In fact, it makes sense to doubt the validity of Indonesia’s economic growth data as announced by BPS, as recent monthly economic data shows a significant slowdown of the economy in Quarter III of 2019. The primary investment growth source (Gross Domestic Fixed Capital Formation) dropped drastically, from 2.24% (Quarter III of 2018) to a mere 1.38% (Quarter III of 2019). Government expenditure growth dropped 0.48% (Quarter III of 2018) to a mere 0.08% (Quarter III of 2019). This crash of Government expenditure results from poor State tax income, with a tax ratio income at the end of September 2019 standing below 9% of GDP.
Exports and imports have also declined. Exports (nominal value) for Quarter III of 2019 decreased 6.92% from a similar period in 2018. Imports (nominal value) dropped 11.8%. However, according to BPS’ economic growth calculations, exports (real value) rose 0.01%, while imports (real value) dropped 1.82%. Therefore, the export-to-import difference contributed 1.83% (= 0.01% minus -1.82%) to total economic growth in Quarter III of 2019, at 5.02%. In other words, without exports and imports, domestic economic growth is only 3.19% for the quarter (5.02% minus 1.83%). This is one of the lowest rates within the past 5 – or even 10 – years.

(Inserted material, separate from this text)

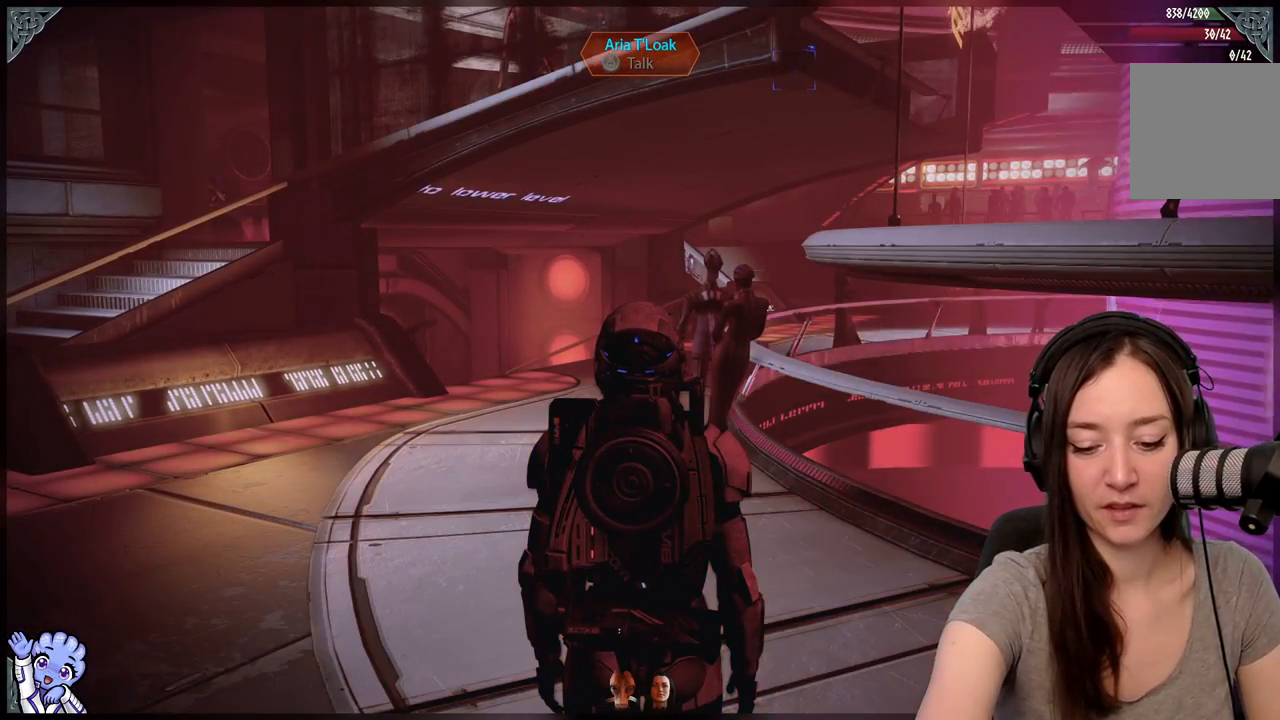
{"dt_ms": 500, "buttons": ["R2"], "left_stick": "center", "right_stick": "center", "events": [[500, "R2", "down"]]}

These odd monthly data cause many to doubt BPS reports, which does not correlate with the monthly data that BPS itself publishes. The question is, “Is (so-called) independent BPS ‘incapable of errors’? Doesn’t human error occur anywhere?”
By comparison, we quote Arvind Subramanian, an Indian economist, also former economic consultant to the Government of India. He studied India’s economic growth for fiscal years 2011/12 to 2016/17. His research, titled “India’s GDP Mis-estimation: Likelihood, Magnitudes, Mechanisms, and Implications”, was published in June 2019 as a working paper for the Center for International Development at Harvard University.
Arvind surprisingly concluded that India’s reported economic growth rate for the above period was too high, by 2.5%. India’s official economic growth data for the period shows a growth rate of 7% per annum. However, he stated that the real growth rate is probably about 4.5% per annum, with a reliability level of 95% and a 1% margin of error. In other words, India’s economic growth is actually only 3.5% to 5.5%, much lower than the 7% officially reported by the Government of India.
Perhaps India’s Statistics Bureau accidentally made the mistake – maybe the over-estimation of economic growth is not deliberate. Maybe it’s just a matter of human error. But what about Indonesia? Are we also over-estimating the economic growth of our country?